What makes this portfolio strategically significant is that it covers a complete and coherent pipeline rather than a collection of isolated capabilities. The layers are architecturally interdependent: spatial data informs the language model, the language model drives generation, the captioner feeds the style system, and the style system's outputs are evaluated against the captioner's descriptions. As a business and technical matter, that integration makes the system harder to replicate piecemeal — though it is worth noting that the individual patents protect specific workflows rather than the architecture as a whole, and a competitor building a different but functionally similar system would need to be assessed against each set of claims independently.
There is also a consistency of philosophy across the four patents that is worth noting explicitly. Every one of them is oriented around professional filmmaking as a craft. The LiDAR patent protects the physical measurement of real scenes — not synthetic depth estimation. The language patent protects integration with an existing professional vocabulary — not a new interface paradigm. The style patent protects learning from real photochemical processes — not digital approximations. The captioner patent protects a model trained to describe footage in the terms cinematographers actually use.
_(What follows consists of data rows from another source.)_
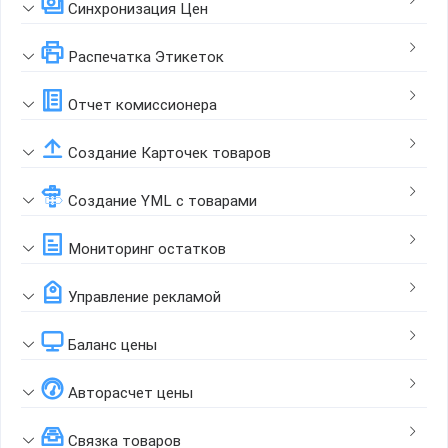
Синхронизация Цен
Распечатка Этикеток
Отчет комиссионера
Создание Карточек товаров
Создание YML с товарами
Мониторинг остатков
Управление рекламой
Баланс цены
Авторасчет цены
Связка товаров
In each case, InterPositive's approach is to ground the AI in the actual practice of professional filmmaking rather than to build AI that approximates or replaces it. Whether that constraint reflects strategic positioning, Ben Affleck's personal convictions about the craft, or simply what was technically achievable with a 16-person team on a controlled soundstage — the result is a portfolio whose consistent orientation is toward augmenting professional practice rather than substituting for it.
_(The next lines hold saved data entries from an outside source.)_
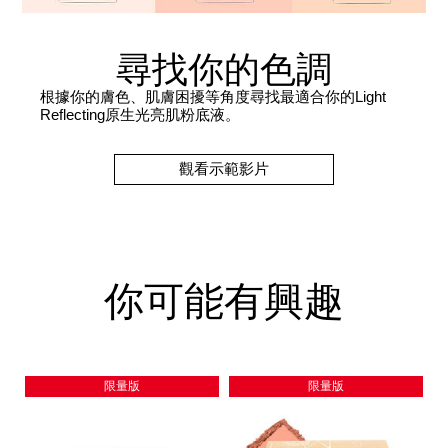
尋找你的色調
根據你的膚色、肌膚困擾等角度尋找最適合你的Light
Reflecting原生光亮肌粉底液。
觀看示範影片
你可能有興趣
限量版
限量版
One structural caveat is worth keeping in view. The analysis here focuses on the four granted US patents, which are enforceable now and where the claim language is fixed. The twelve WIPO/PCT international publications — which seek protection across Europe, Japan, and other major markets — are still moving through national examination and may be narrowed, amended, or rejected in whole or in part by individual patent offices. The international scope of the portfolio is therefore best understood as a strategic ambition rather than a settled legal position.
Whether Netflix maintains that orientation as the technology develops inside a company that produces hundreds of hours of original content annually, and that has every financial incentive to reduce the cost of that production, is a different question entirely. The patents describe what InterPositive built. What Netflix does with it is the next chapter.